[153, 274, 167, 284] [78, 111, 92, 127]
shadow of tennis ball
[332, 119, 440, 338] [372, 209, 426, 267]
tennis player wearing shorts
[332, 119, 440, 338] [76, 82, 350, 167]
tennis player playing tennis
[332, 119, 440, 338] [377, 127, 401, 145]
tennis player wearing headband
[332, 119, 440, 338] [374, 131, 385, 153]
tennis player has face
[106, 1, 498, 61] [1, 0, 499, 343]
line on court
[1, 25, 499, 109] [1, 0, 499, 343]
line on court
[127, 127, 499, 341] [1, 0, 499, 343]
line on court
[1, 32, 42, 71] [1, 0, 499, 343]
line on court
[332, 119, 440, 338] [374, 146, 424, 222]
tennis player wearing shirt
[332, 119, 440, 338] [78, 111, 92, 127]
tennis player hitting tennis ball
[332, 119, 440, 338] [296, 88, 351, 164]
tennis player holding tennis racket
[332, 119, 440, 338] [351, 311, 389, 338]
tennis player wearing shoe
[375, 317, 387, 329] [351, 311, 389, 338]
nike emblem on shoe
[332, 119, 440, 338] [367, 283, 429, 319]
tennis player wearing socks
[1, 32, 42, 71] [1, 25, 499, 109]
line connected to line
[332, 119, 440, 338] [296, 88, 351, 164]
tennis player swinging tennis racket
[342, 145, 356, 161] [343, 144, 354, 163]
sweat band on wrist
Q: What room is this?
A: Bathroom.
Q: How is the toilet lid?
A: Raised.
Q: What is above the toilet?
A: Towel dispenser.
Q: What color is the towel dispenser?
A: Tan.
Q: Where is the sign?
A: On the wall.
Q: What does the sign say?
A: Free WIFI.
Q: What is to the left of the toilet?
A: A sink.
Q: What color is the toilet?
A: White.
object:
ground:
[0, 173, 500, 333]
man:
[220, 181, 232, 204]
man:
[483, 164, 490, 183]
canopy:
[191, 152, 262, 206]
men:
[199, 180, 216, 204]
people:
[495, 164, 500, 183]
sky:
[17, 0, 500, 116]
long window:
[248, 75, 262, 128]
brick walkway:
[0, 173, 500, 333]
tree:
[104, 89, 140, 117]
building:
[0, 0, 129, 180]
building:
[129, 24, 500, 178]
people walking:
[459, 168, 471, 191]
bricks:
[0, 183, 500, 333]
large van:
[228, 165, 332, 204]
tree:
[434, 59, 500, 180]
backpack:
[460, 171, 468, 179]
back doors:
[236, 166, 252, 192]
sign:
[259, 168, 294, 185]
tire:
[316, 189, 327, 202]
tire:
........
**What is required**
Render the data from the line containing "Q: Where is the sign?" through the end of the data as a JSON list of strings, with one string per line and blank lines omitted.

**Result of this task**
[
  "Q: Where is the sign?",
  "A: On the wall.",
  "Q: What does the sign say?",
  "A: Free WIFI.",
  "Q: What is to the left of the toilet?",
  "A: A sink.",
  "Q: What color is the toilet?",
  "A: White.",
  "object:",
  "ground:",
  "[0, 173, 500, 333]",
  "man:",
  "[220, 181, 232, 204]",
  "man:",
  "[483, 164, 490, 183]",
  "canopy:",
  "[191, 152, 262, 206]",
  "men:",
  "[199, 180, 216, 204]",
  "people:",
  "[495, 164, 500, 183]",
  "sky:",
  "[17, 0, 500, 116]",
  "long window:",
  "[248, 75, 262, 128]",
  "brick walkway:",
  "[0, 173, 500, 333]",
  "tree:",
  "[104, 89, 140, 117]",
  "building:",
  "[0, 0, 129, 180]",
  "building:",
  "[129, 24, 500, 178]",
  "people walking:",
  "[459, 168, 471, 191]",
  "bricks:",
  "[0, 183, 500, 333]",
  "large van:",
  "[228, 165, 332, 204]",
  "tree:",
  "[434, 59, 500, 180]",
  "backpack:",
  "[460, 171, 468, 179]",
  "back doors:",
  "[236, 166, 252, 192]",
  "sign:",
  "[259, 168, 294, 185]",
  "tire:",
  "[316, 189, 327, 202]",
  "tire:"
]